[Records from a data collection]
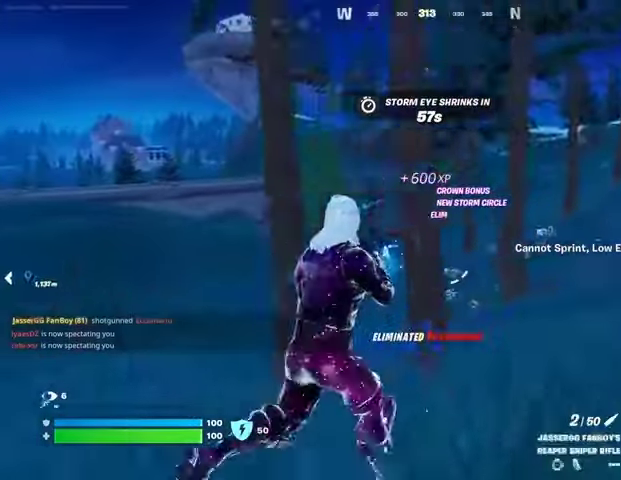
{"buttons": [], "left_stick": "up", "right_stick": "center", "events": [[33, "right_stick", "up-right"], [67, "CROSS", "down"], [100, "left_stick", "up"], [167, "CROSS", "up"], [200, "right_stick", "center"], [400, "L2", "down"], [400, "right_stick", "up"], [500, "L2", "up"], [500, "right_stick", "center"]]}
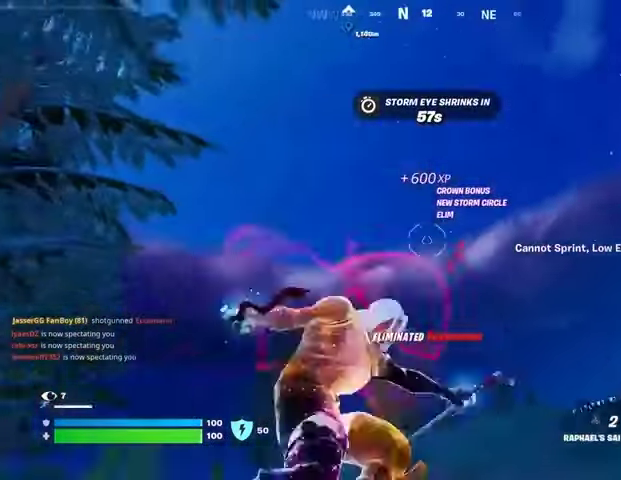
{"buttons": [], "left_stick": "up", "right_stick": "down", "events": [[433, "right_stick", "down"]]}
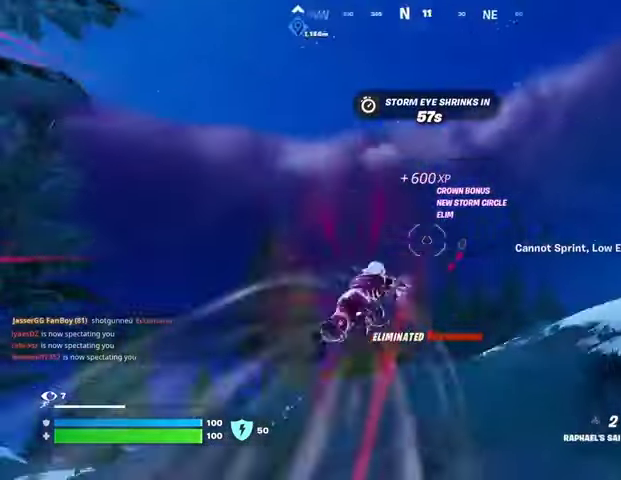
{"buttons": [], "left_stick": "up", "right_stick": "up-left", "events": [[133, "left_stick", "up-left"], [167, "right_stick", "center"], [500, "left_stick", "up"], [500, "right_stick", "up-left"]]}
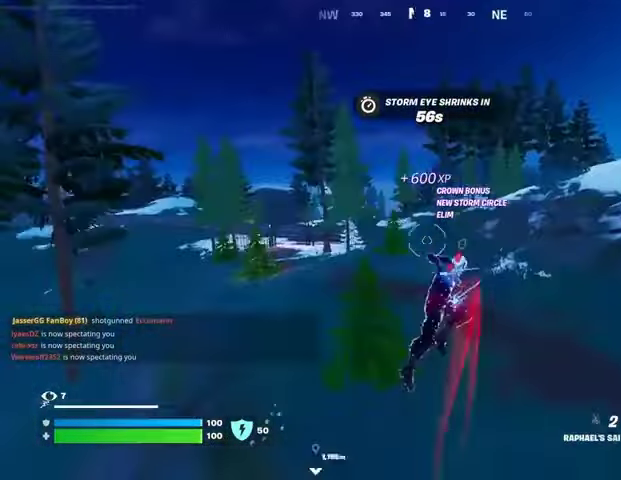
{"buttons": [], "left_stick": "down-right", "right_stick": "left", "events": [[133, "left_stick", "up-right"], [167, "R3", "down"], [167, "right_stick", "center"], [233, "R3", "up"], [233, "left_stick", "right"], [233, "right_stick", "left"], [500, "left_stick", "down-right"]]}
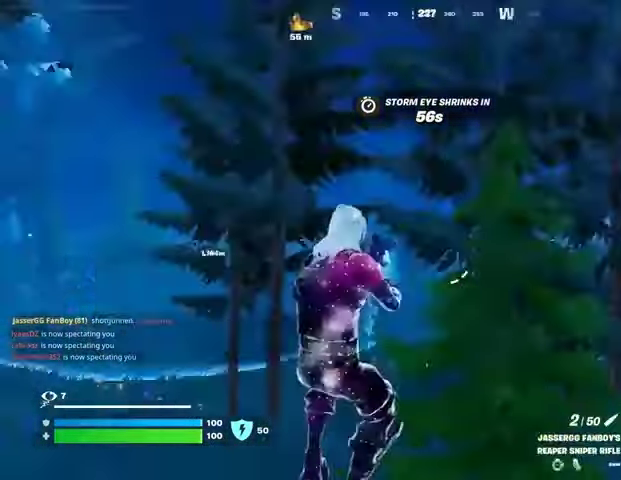
{"buttons": ["CROSS"], "left_stick": "down-right", "right_stick": "center", "events": [[100, "SQUARE", "down"], [100, "right_stick", "center"], [200, "SQUARE", "up"], [333, "right_stick", "down"], [433, "right_stick", "center"], [500, "CROSS", "down"]]}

PROBLEM TO WORK ON: An exact copy of every entry, minus the pictures, is what you should return.

PROBLEM SOLUTION:
{"buttons": [], "left_stick": "up", "right_stick": "center", "events": [[33, "right_stick", "up-right"], [67, "CROSS", "down"], [100, "left_stick", "up"], [167, "CROSS", "up"], [200, "right_stick", "center"], [400, "L2", "down"], [400, "right_stick", "up"], [500, "L2", "up"], [500, "right_stick", "center"]]}
{"buttons": [], "left_stick": "up", "right_stick": "down", "events": [[433, "right_stick", "down"]]}
{"buttons": [], "left_stick": "up", "right_stick": "up-left", "events": [[133, "left_stick", "up-left"], [167, "right_stick", "center"], [500, "left_stick", "up"], [500, "right_stick", "up-left"]]}
{"buttons": [], "left_stick": "down-right", "right_stick": "left", "events": [[133, "left_stick", "up-right"], [167, "R3", "down"], [167, "right_stick", "center"], [233, "R3", "up"], [233, "left_stick", "right"], [233, "right_stick", "left"], [500, "left_stick", "down-right"]]}
{"buttons": ["CROSS"], "left_stick": "down-right", "right_stick": "center", "events": [[100, "SQUARE", "down"], [100, "right_stick", "center"], [200, "SQUARE", "up"], [333, "right_stick", "down"], [433, "right_stick", "center"], [500, "CROSS", "down"]]}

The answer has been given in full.